While the closing arguments highlighted the day’s proceedings, there was also testimony provided on the morning of Friday, July 20. Before the State of Missouri rested its case, prosecutors read testimony from Hung Nguyen, the defendant’s brother.
Hung Nguyen told the prosecution that he saw smoke in the building that housed his sister’s nail salon, LN Nails & Spa, on the evening of October 12, 2015. He estimated that less than 10 minutes after he witnessed the smoke rising from the back of the building, the fire department arrived to combat the flames.
In addition, Hung Nguyen told prosecutors about a conversation he’d had with his sister a few years prior to the fire at LN Nails & Spa.

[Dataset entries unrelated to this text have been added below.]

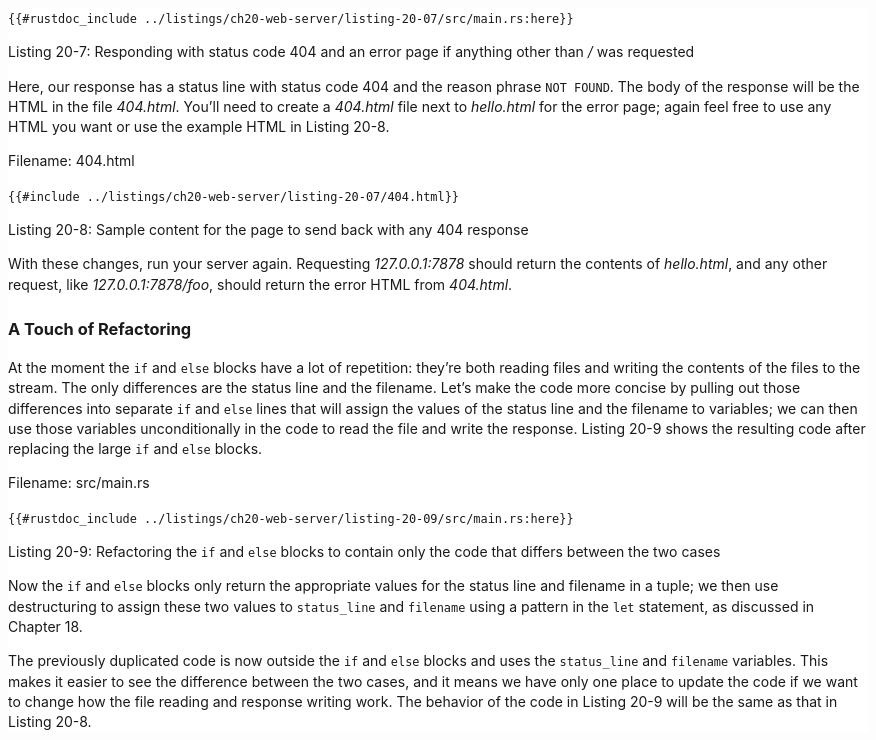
 ```rust,no_run
{{#rustdoc_include ../listings/ch20-web-server/listing-20-07/src/main.rs:here}}
```

<span class="caption">Listing 20-7: Responding with status code 404 and an
error page if anything other than _/_ was requested</span>

Here, our response has a status line with status code 404 and the reason phrase
`NOT FOUND`. The body of the response will be the HTML in the file _404.html_.
You’ll need to create a _404.html_ file next to _hello.html_ for the error
page; again feel free to use any HTML you want or use the example HTML in
Listing 20-8.

<span class="filename">Filename: 404.html</span>

```html
{{#include ../listings/ch20-web-server/listing-20-07/404.html}}
```

<span class="caption">Listing 20-8: Sample content for the page to send back
with any 404 response</span>

With these changes, run your server again. Requesting _127.0.0.1:7878_ should
return the contents of _hello.html_, and any other request, like
_127.0.0.1:7878/foo_, should return the error HTML from _404.html_.

### A Touch of Refactoring

At the moment the `if` and `else` blocks have a lot of repetition: they’re both
reading files and writing the contents of the files to the stream. The only
differences are the status line and the filename. Let’s make the code more
concise by pulling out those differences into separate `if` and `else` lines
that will assign the values of the status line and the filename to variables;
we can then use those variables unconditionally in the code to read the file
and write the response. Listing 20-9 shows the resulting code after replacing
the large `if` and `else` blocks.

<span class="filename">Filename: src/main.rs</span>

```rust,no_run
{{#rustdoc_include ../listings/ch20-web-server/listing-20-09/src/main.rs:here}}
```

<span class="caption">Listing 20-9: Refactoring the `if` and `else` blocks to
contain only the code that differs between the two cases</span>

Now the `if` and `else` blocks only return the appropriate values for the
status line and filename in a tuple; we then use destructuring to assign these
two values to `status_line` and `filename` using a pattern in the `let`
statement, as discussed in Chapter 18.

The previously duplicated code is now outside the `if` and `else` blocks and
uses the `status_line` and `filename` variables. This makes it easier to see
the difference between the two cases, and it means we have only one place to
update the code if we want to change how the file reading and response writing
work. The behavior of the code in Listing 20-9 will be the same as that in
Listing 20-8.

The defendant had asked her brother to put a nail salon in his name, but he declined because his sister indicated that the maneuver would provide him no financial benefit.
The testimony stands out when compared to financial testimony provided the day prior – Thursday, July 19 – which suggested that Thu Hong Nguyen had established a pattern of opening nail salons in other people’s names. Inevitably, the fates of those nail salons were catastrophic events that led to permanent closure, followed by an insurance payout that exceeded the original purchase price of the business.

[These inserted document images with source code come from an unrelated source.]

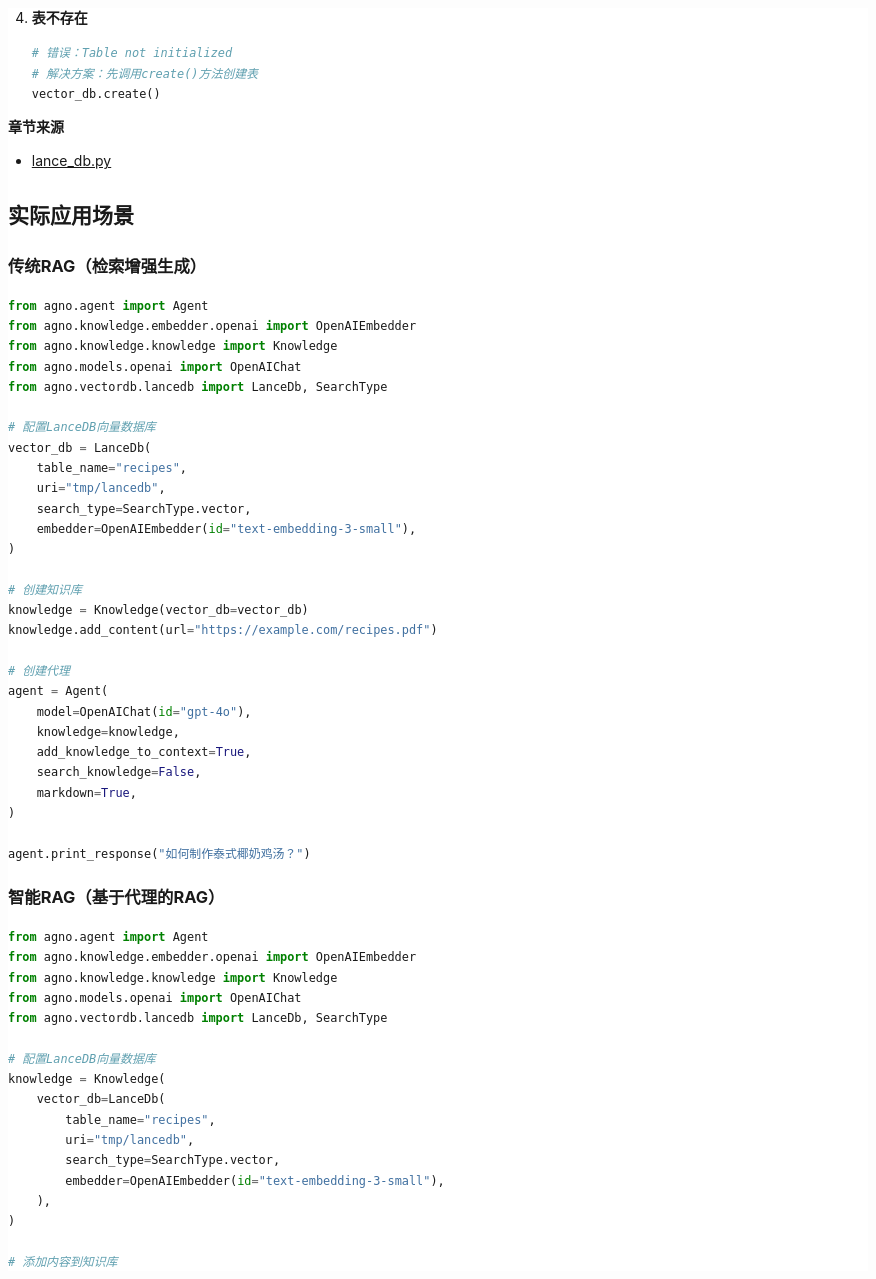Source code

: 4. **表不存在**
   ```python
   # 错误：Table not initialized
   # 解决方案：先调用create()方法创建表
   vector_db.create()
   ```

**章节来源**
- [lance_db.py](file://libs/agno/agno/vectordb/lancedb/lance_db.py#L120-L140)

## 实际应用场景

### 传统RAG（检索增强生成）

```python
from agno.agent import Agent
from agno.knowledge.embedder.openai import OpenAIEmbedder
from agno.knowledge.knowledge import Knowledge
from agno.models.openai import OpenAIChat
from agno.vectordb.lancedb import LanceDb, SearchType

# 配置LanceDB向量数据库
vector_db = LanceDb(
    table_name="recipes",
    uri="tmp/lancedb",
    search_type=SearchType.vector,
    embedder=OpenAIEmbedder(id="text-embedding-3-small"),
)

# 创建知识库
knowledge = Knowledge(vector_db=vector_db)
knowledge.add_content(url="https://example.com/recipes.pdf")

# 创建代理
agent = Agent(
    model=OpenAIChat(id="gpt-4o"),
    knowledge=knowledge,
    add_knowledge_to_context=True,
    search_knowledge=False,
    markdown=True,
)

agent.print_response("如何制作泰式椰奶鸡汤？")
```

### 智能RAG（基于代理的RAG）

```python
from agno.agent import Agent
from agno.knowledge.embedder.openai import OpenAIEmbedder
from agno.knowledge.knowledge import Knowledge
from agno.models.openai import OpenAIChat
from agno.vectordb.lancedb import LanceDb, SearchType

# 配置LanceDB向量数据库
knowledge = Knowledge(
    vector_db=LanceDb(
        table_name="recipes",
        uri="tmp/lancedb",
        search_type=SearchType.vector,
        embedder=OpenAIEmbedder(id="text-embedding-3-small"),
    ),
)

# 添加内容到知识库
```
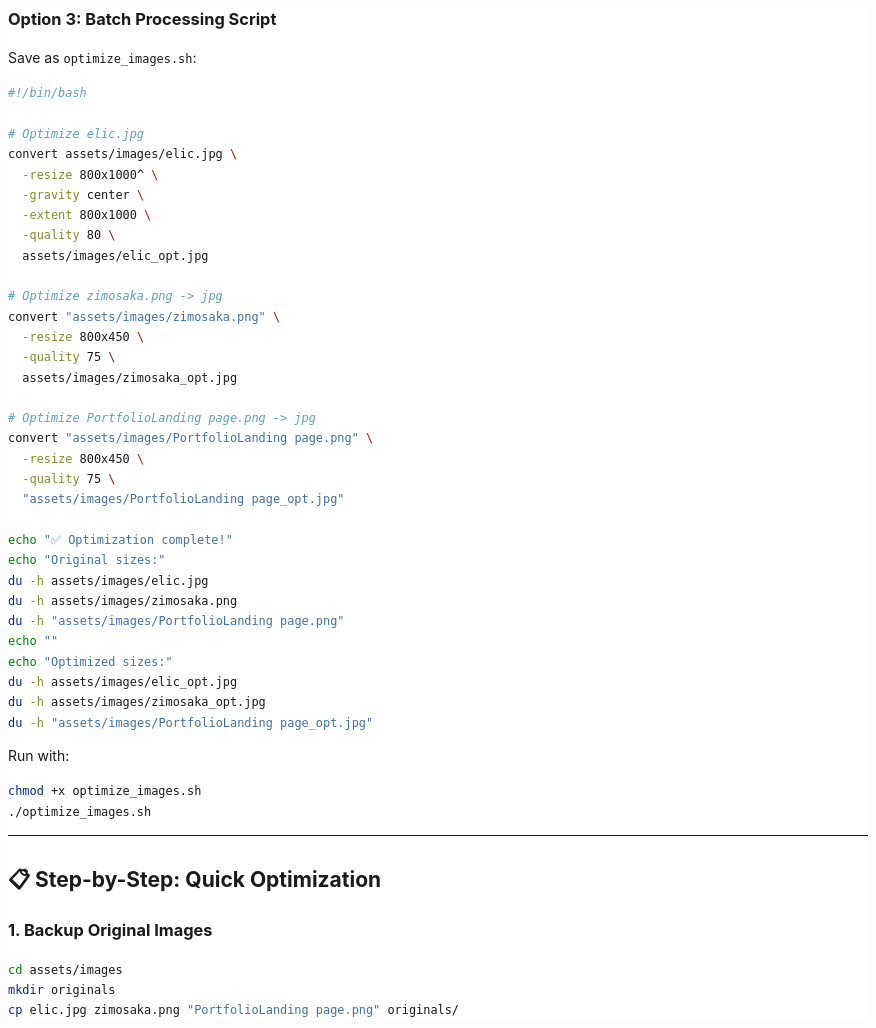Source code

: ### Option 3: Batch Processing Script

Save as `optimize_images.sh`:
```bash
#!/bin/bash

# Optimize elic.jpg
convert assets/images/elic.jpg \
  -resize 800x1000^ \
  -gravity center \
  -extent 800x1000 \
  -quality 80 \
  assets/images/elic_opt.jpg

# Optimize zimosaka.png -> jpg
convert "assets/images/zimosaka.png" \
  -resize 800x450 \
  -quality 75 \
  assets/images/zimosaka_opt.jpg

# Optimize PortfolioLanding page.png -> jpg
convert "assets/images/PortfolioLanding page.png" \
  -resize 800x450 \
  -quality 75 \
  "assets/images/PortfolioLanding page_opt.jpg"

echo "✅ Optimization complete!"
echo "Original sizes:"
du -h assets/images/elic.jpg
du -h assets/images/zimosaka.png
du -h "assets/images/PortfolioLanding page.png"
echo ""
echo "Optimized sizes:"
du -h assets/images/elic_opt.jpg
du -h assets/images/zimosaka_opt.jpg
du -h "assets/images/PortfolioLanding page_opt.jpg"
```

Run with:
```bash
chmod +x optimize_images.sh
./optimize_images.sh
```

---

## 📋 Step-by-Step: Quick Optimization

### 1. Backup Original Images
```bash
cd assets/images
mkdir originals
cp elic.jpg zimosaka.png "PortfolioLanding page.png" originals/
```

The defense also brought in the aforementioned Cramer (the forensic engineer) and private fire investigator Kent Harris for testimony. Neither witness actually went to the scene of the fire, but Harris did have access to the origin and cause report authored by special agent Ryan Zornes.
With Harris, Hastings ran through an alternate timeline of events derived from statements included within the origin and cause report.

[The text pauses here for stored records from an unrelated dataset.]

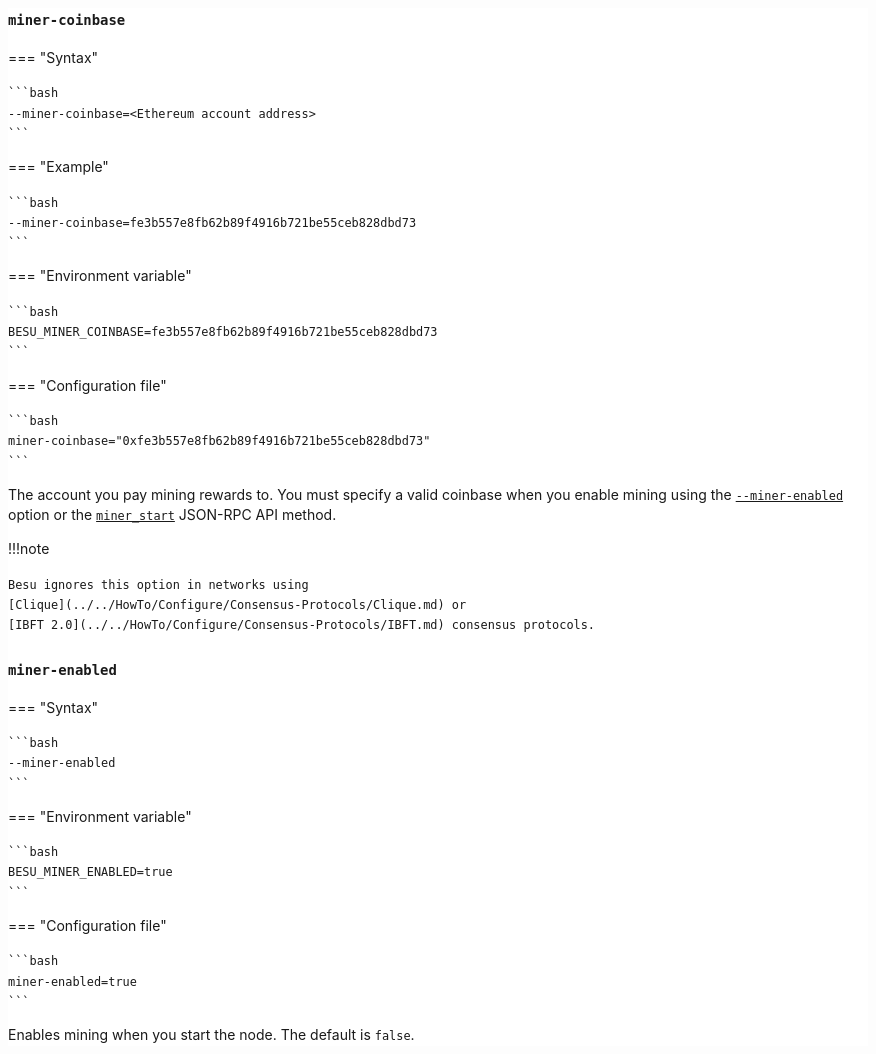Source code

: ### `miner-coinbase`

=== "Syntax"

    ```bash
    --miner-coinbase=<Ethereum account address>
    ```

=== "Example"

    ```bash
    --miner-coinbase=fe3b557e8fb62b89f4916b721be55ceb828dbd73
    ```

=== "Environment variable"

    ```bash
    BESU_MINER_COINBASE=fe3b557e8fb62b89f4916b721be55ceb828dbd73
    ```

=== "Configuration file"

    ```bash
    miner-coinbase="0xfe3b557e8fb62b89f4916b721be55ceb828dbd73"
    ```

The account you pay mining rewards to. You must specify a valid coinbase when you enable mining
using the [`--miner-enabled`](#miner-enabled) option or the
[`miner_start`](../API-Methods.md#miner_start) JSON-RPC API method.

!!!note

    Besu ignores this option in networks using
    [Clique](../../HowTo/Configure/Consensus-Protocols/Clique.md) or
    [IBFT 2.0](../../HowTo/Configure/Consensus-Protocols/IBFT.md) consensus protocols.

### `miner-enabled`

=== "Syntax"

    ```bash
    --miner-enabled
    ```

=== "Environment variable"

    ```bash
    BESU_MINER_ENABLED=true
    ```

=== "Configuration file"

    ```bash
    miner-enabled=true
    ```

Enables mining when you start the node.
The default is `false`.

7 p.m. – Apartment residents, the Bui’s, made approximate estimate of fire first being reported
About 7 p.m. – Apartment resident Blasche reports that power is lost. Hears screaming, goes out into the hallway, and is immediately overcome with smoke.
7:10: Nail salon employee Long Pham left the nail salon
7:12: Nguyen turned out the lights and departed with Mr. Pham
7:17: (prosecution expert witness) Mr. Keller suggests that the building was starting to fail
7:25 – Signage for the salon went out.
7:29 – Firefighter Steven Davis says there is no smoke or fire coming from the south side of the business
7:30 – KCFD’s Chief Gary Wait “..asked what the fire conditions were and Pumper 10 indicated they could not find any fire…
7:44 – Medic 9 arrived on scene (Avi Elpern): “Elpern did recall intact glass on the first floor business fronts and specifically the nail salon windows.”
8:05 – Medic 40 – Donald Phillips – arrived. “…He could see flames on the ceiling of the first floor of the building.
Harris seized on the quote from the Medic 9, Avi Elpern, that the glass in front of the nail salon remained intact at 7:44 p.m. on the night of the fire. Harris argued that if the glass hadn’t bulged or blown out by that point, then there was nothing significant going on in the salon.
“Heat is going to build on the inside there,” Harris said. “As the heat builds, it builds pressure and starts to bulge the glass.”
During cross examination, however, Portnoy questioned Harris about his credentials and his findings, which the prosecution argued were largely unsupported by evidence. In particular, Portnoy called out Harris for his unsubstantiated alternate hypotheses for how the fire could have originated.
In Harris’s six-page report, Portnoy noted, the private investigator listed four hypotheses without any evidence to back them up: 1) that the fire could have been initiated by electrical failure; 2) that the fire could have been initiated by spontaneous combustion; 3) that the fire could have been initiated by vagrants; and 4) that the fire could have been the result of electrical tools being left in the on position and overheating.
During his closing arguments, Portnoy succinctly relayed his impression of the two witnesses put forward by the defense.
“Their experts, your honor, are simply not credible,” he said.
A verdict in this case is scheduled to be delivered at 8:30 a.m. on Monday, July 23.